DATA PROVIDED START
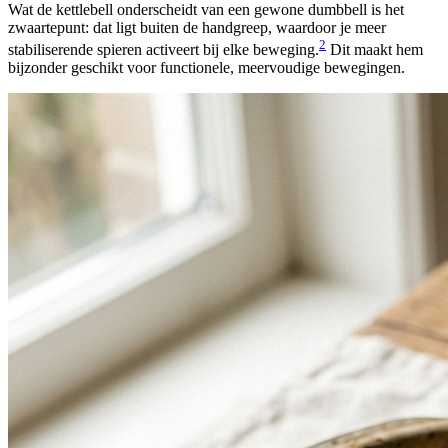
Wat de kettlebell onderscheidt van een gewone dumbbell is het
zwaartepunt: dat ligt buiten de handgreep, waardoor je meer
2
stabiliserende spieren activeert bij elke beweging.
Dit maakt hem
bijzonder geschikt voor functionele, meervoudige bewegingen.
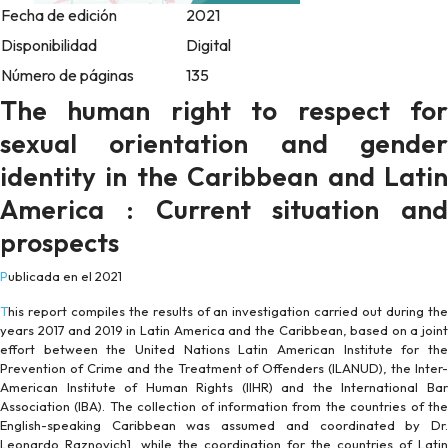
Fecha de edición
2021
Disponibilidad
Digital
Número de páginas
135
The human right to respect for
sexual orientation and gender
identity in the Caribbean and Latin
America : Current situation and
prospects
Publicada en el 2021
This report compiles the results of an investigation carried out during the
years 2017 and 2019 in Latin America and the Caribbean, based on a joint
effort between the United Nations Latin American Institute for the
Prevention of Crime and the Treatment of Offenders (ILANUD), the Inter-
American Institute of Human Rights (IIHR) and the International Bar
Association (IBA). The collection of information from the countries of the
English-speaking Caribbean was assumed and coordinated by Dr.
Leonardo Raznovich1, while the coordination for the countries of Latin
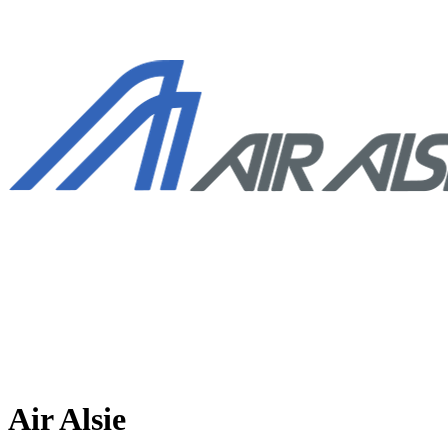
Air Alsie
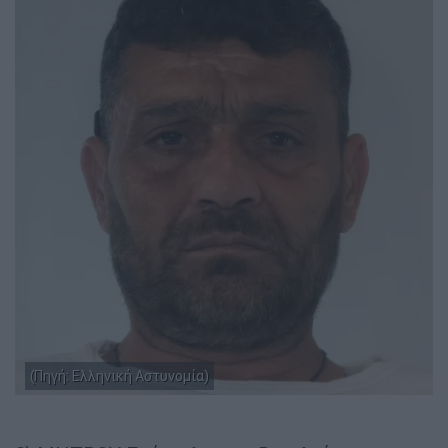
(Πηγή: Ελληνική Αστυνομία)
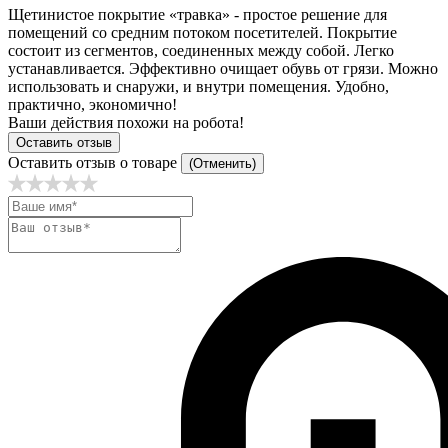
Щетинистое покрытие «травка» - простое решение для
помещений со средним потоком посетителей. Покрытие
состоит из сегментов, соединенных между собой. Легко
устанавливается. Эффективно очищает обувь от грязи. Можно
использовать и снаружи, и внутри помещения. Удобно,
практично, экономично!
Ваши действия похожи на робота!
Оставить отзыв
Оставить отзыв о товаре
(Отменить)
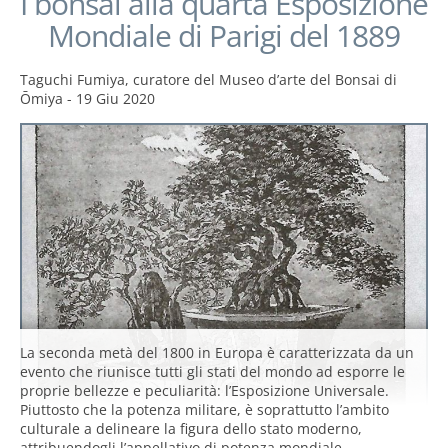
I bonsai alla quarta Esposizione
Mondiale di Parigi del 1889
Taguchi Fumiya, curatore del Museo d’arte del Bonsai di
Ōmiya
-
19 Giu 2020
La seconda metà del 1800 in Europa è caratterizzata da un
evento che riunisce tutti gli stati del mondo ad esporre le
proprie bellezze e peculiarità: l’Esposizione Universale.
Piuttosto che la potenza militare, è soprattutto l’ambito
culturale a delineare la figura dello stato moderno,
attribuendogli l’appellativo di potenza mondiale.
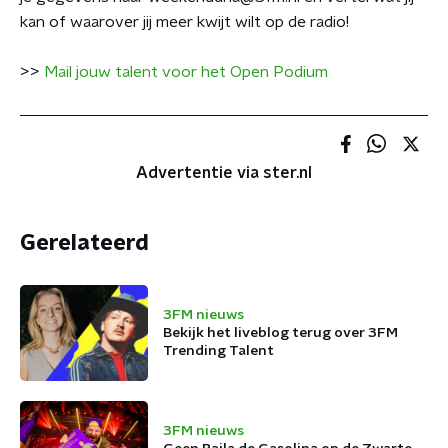
kan of waarover jij meer kwijt wilt op de radio!
>>
Mail jouw talent voor het Open Podium
Advertentie via ster.nl
Gerelateerd
3FM nieuws
Bekijk het liveblog terug over 3FM
Trending Talent
3FM nieuws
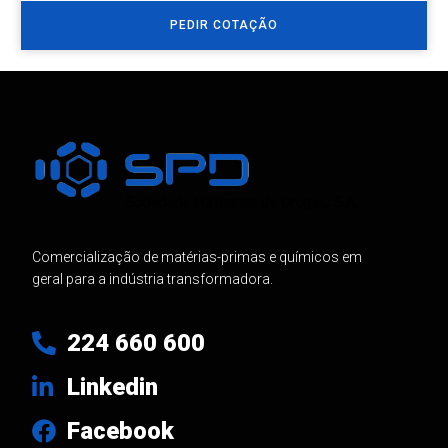
PEDIR COTAÇÃO
Comercialização de matérias-primas e químicos em
geral para a indústria transformadora.
224 660 600
Linkedin
Facebook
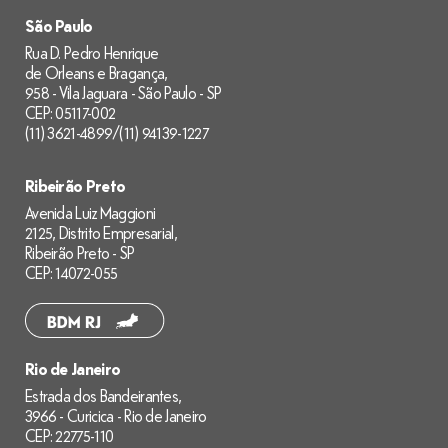
São Paulo
Rua D. Pedro Henrique
de Orleans e Bragança,
958 - Vila Jaguara - São Paulo - SP
CEP: 05117-002
(11) 3621-4899
/
(11) 94139-1227
Ribeirão Preto
Avenida Luiz Maggioni
2125, Distrito Empresarial,
Ribeirão Preto - SP
CEP: 14072-055
Rio de Janeiro
Estrada dos Bandeirantes,
3966 - Curicica - Rio de Janeiro
CEP: 22775-110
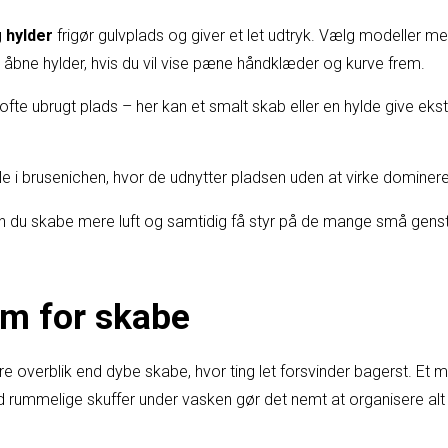
 hylder
frigør gulvplads og giver et let udtryk. Vælg modeller me
er åbne hylder, hvis du vil vise pæne håndklæder og kurve frem.
ofte ubrugt plads – her kan et smalt skab eller en hylde give ekst
le i brusenichen, hvor de udnytter pladsen uden at virke dominer
n du skabe mere luft og samtidig få styr på de mange små gensta
em for skabe
dre overblik end dybe skabe, hvor ting let forsvinder bagerst. Et
mmelige skuffer under vasken gør det nemt at organisere alt fr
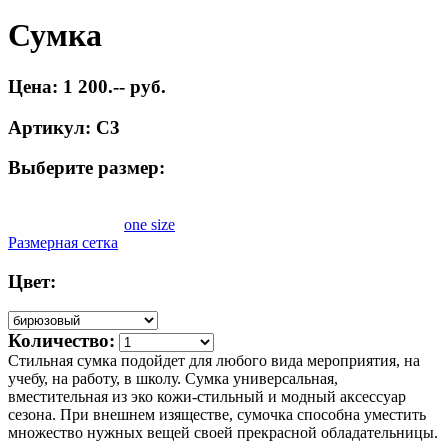
Сумка
Цена: 1 200.-- руб.
Артикул: С3
Выберите размер:
one size
Размерная сетка
Цвет:
Количество:
Стильная сумка подойдет для любого вида мероприятия, на
учебу, на работу, в школу. Сумка универсальная,
вместительная из эко кожи-стильный и модный аксессуар
сезона. При внешнем изяществе, сумочка способна уместить
множество нужных вещей своей прекрасной обладательницы.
DATA PROVIDED END
- PROBLEM
Write back the stretch of lines above that begins with the line holding "CEP: 14072-055" and ends with the line holding "ofte ubrugt plads", both included, exactly as written. Pictures stay out.

- COMPLETED EXERCISE
CEP: 14072-055
Rio de Janeiro
Estrada dos Bandeirantes,
3966 - Curicica - Rio de Janeiro
CEP: 22775-110
 hylder
frigør gulvplads og giver et let udtryk. Vælg modeller me
er åbne hylder, hvis du vil vise pæne håndklæder og kurve frem.
ofte ubrugt plads – her kan et smalt skab eller en hylde give ekst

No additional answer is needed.